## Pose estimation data
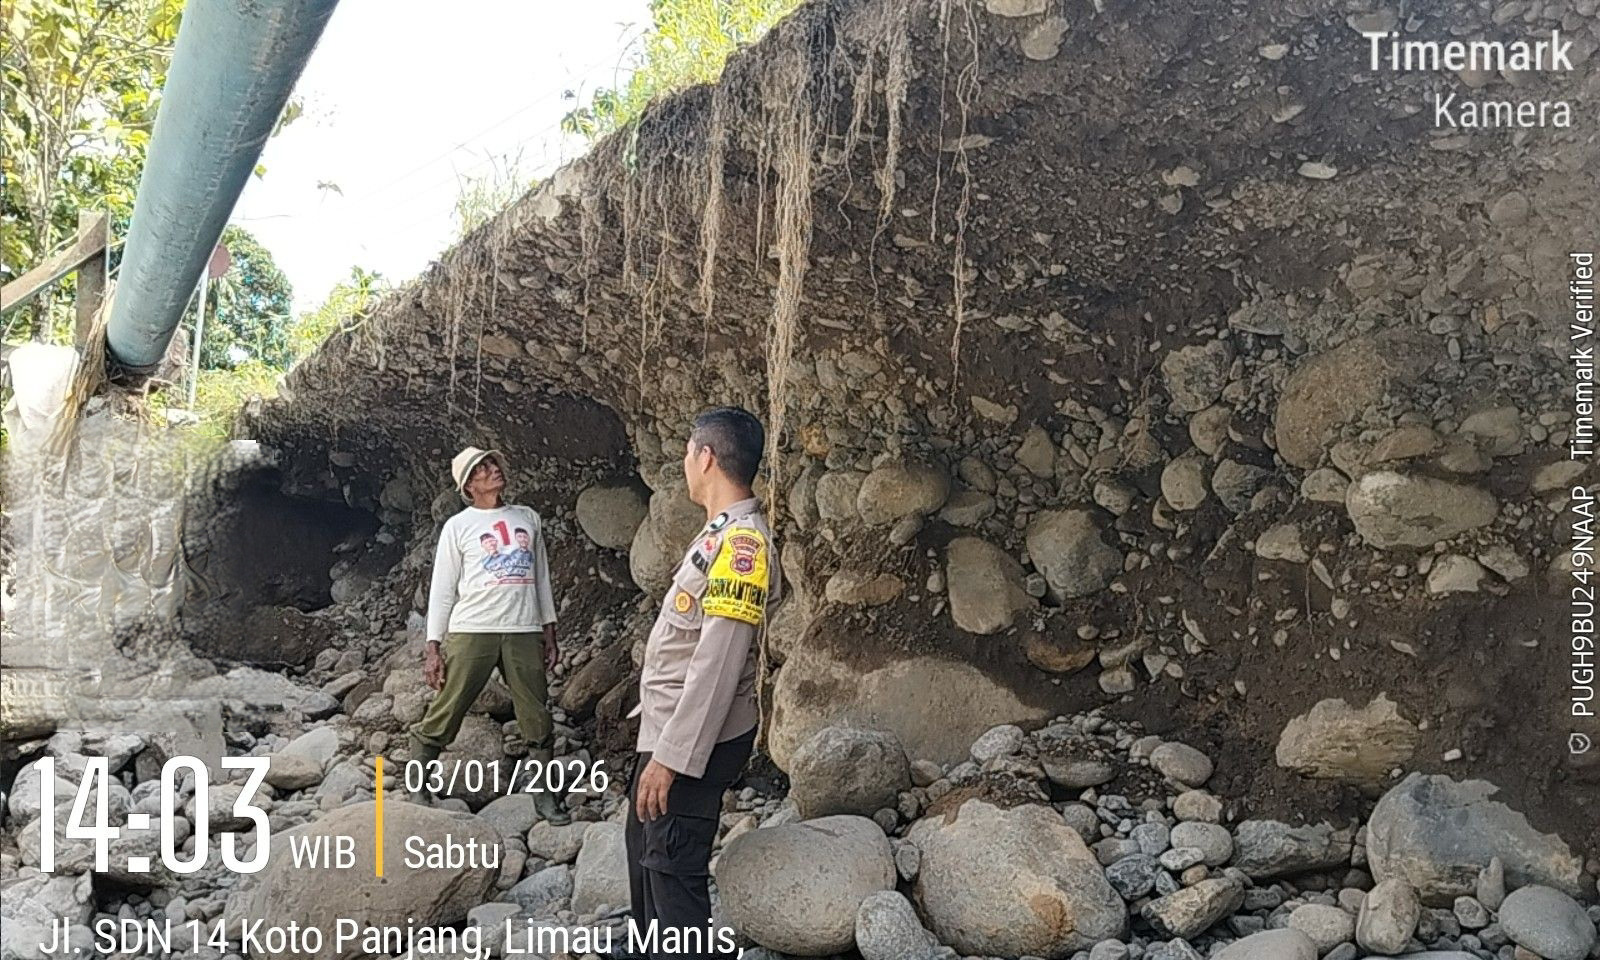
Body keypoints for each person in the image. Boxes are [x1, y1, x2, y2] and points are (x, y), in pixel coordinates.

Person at [624, 407, 780, 954]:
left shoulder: (743, 547)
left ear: (706, 457)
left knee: (672, 865)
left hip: (694, 737)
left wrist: (671, 758)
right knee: (643, 846)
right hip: (668, 728)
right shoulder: (717, 534)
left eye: (689, 453)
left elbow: (718, 664)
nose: (686, 463)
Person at [408, 446, 568, 824]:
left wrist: (549, 628)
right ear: (468, 487)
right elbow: (443, 588)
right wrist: (433, 646)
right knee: (452, 703)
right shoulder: (458, 527)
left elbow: (541, 576)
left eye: (491, 463)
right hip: (472, 629)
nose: (492, 470)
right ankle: (419, 779)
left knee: (536, 711)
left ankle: (545, 795)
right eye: (481, 469)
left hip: (523, 628)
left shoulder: (527, 518)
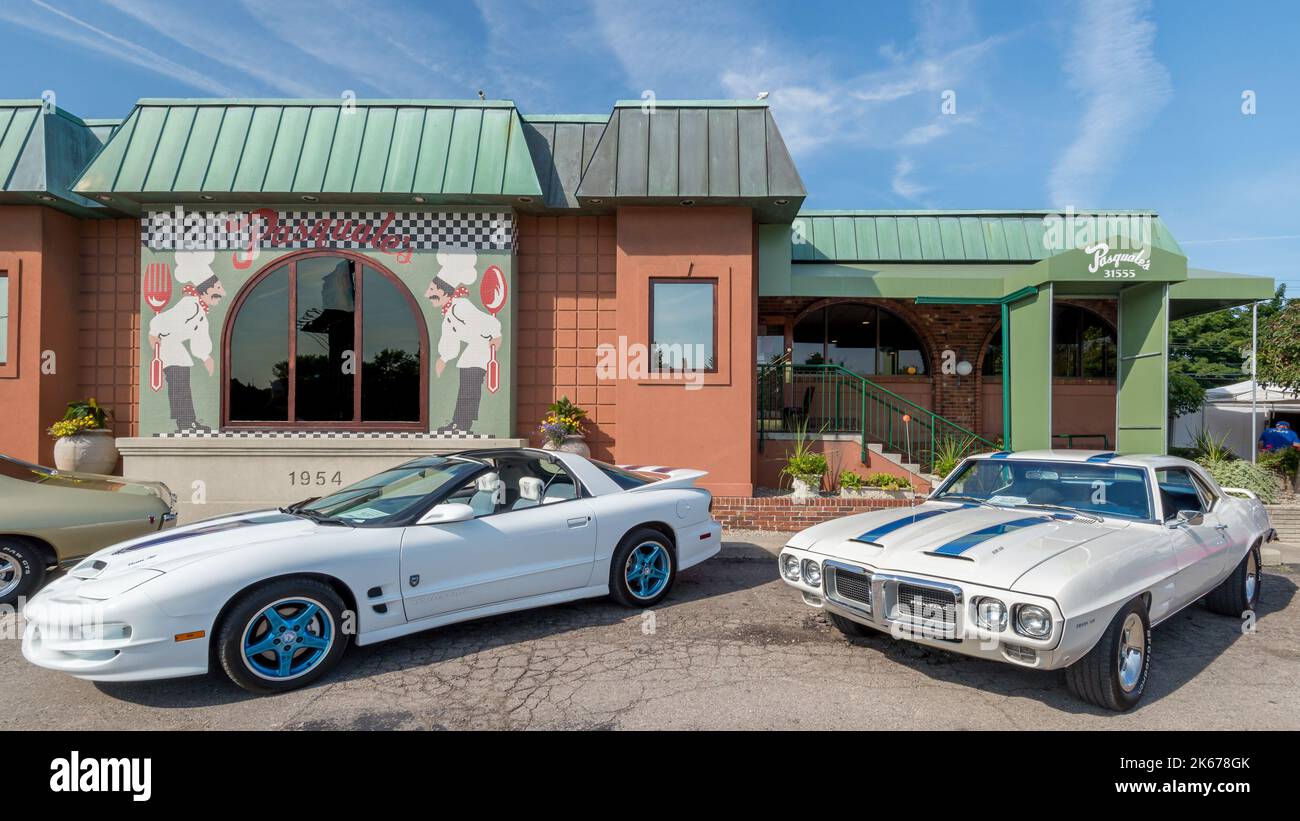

## Goal of the exercise
All lines from the one containing "right knee: (643, 846)" through the final line of the records are to be retyped exactly; no other lines and no pictures are to be included.

## Answer box
right knee: (643, 846)
right hip: (668, 728)
right shoulder: (717, 534)
left eye: (689, 453)
left elbow: (718, 664)
nose: (686, 463)
Person at [408, 446, 568, 824]:
left wrist: (549, 628)
right ear: (468, 487)
right elbow: (443, 588)
right wrist: (433, 646)
right knee: (452, 703)
right shoulder: (458, 527)
left elbow: (541, 576)
left eye: (491, 463)
right hip: (472, 629)
nose: (492, 470)
right ankle: (419, 779)
left knee: (536, 711)
left ankle: (545, 795)
right eye: (481, 469)
left hip: (523, 628)
left shoulder: (527, 518)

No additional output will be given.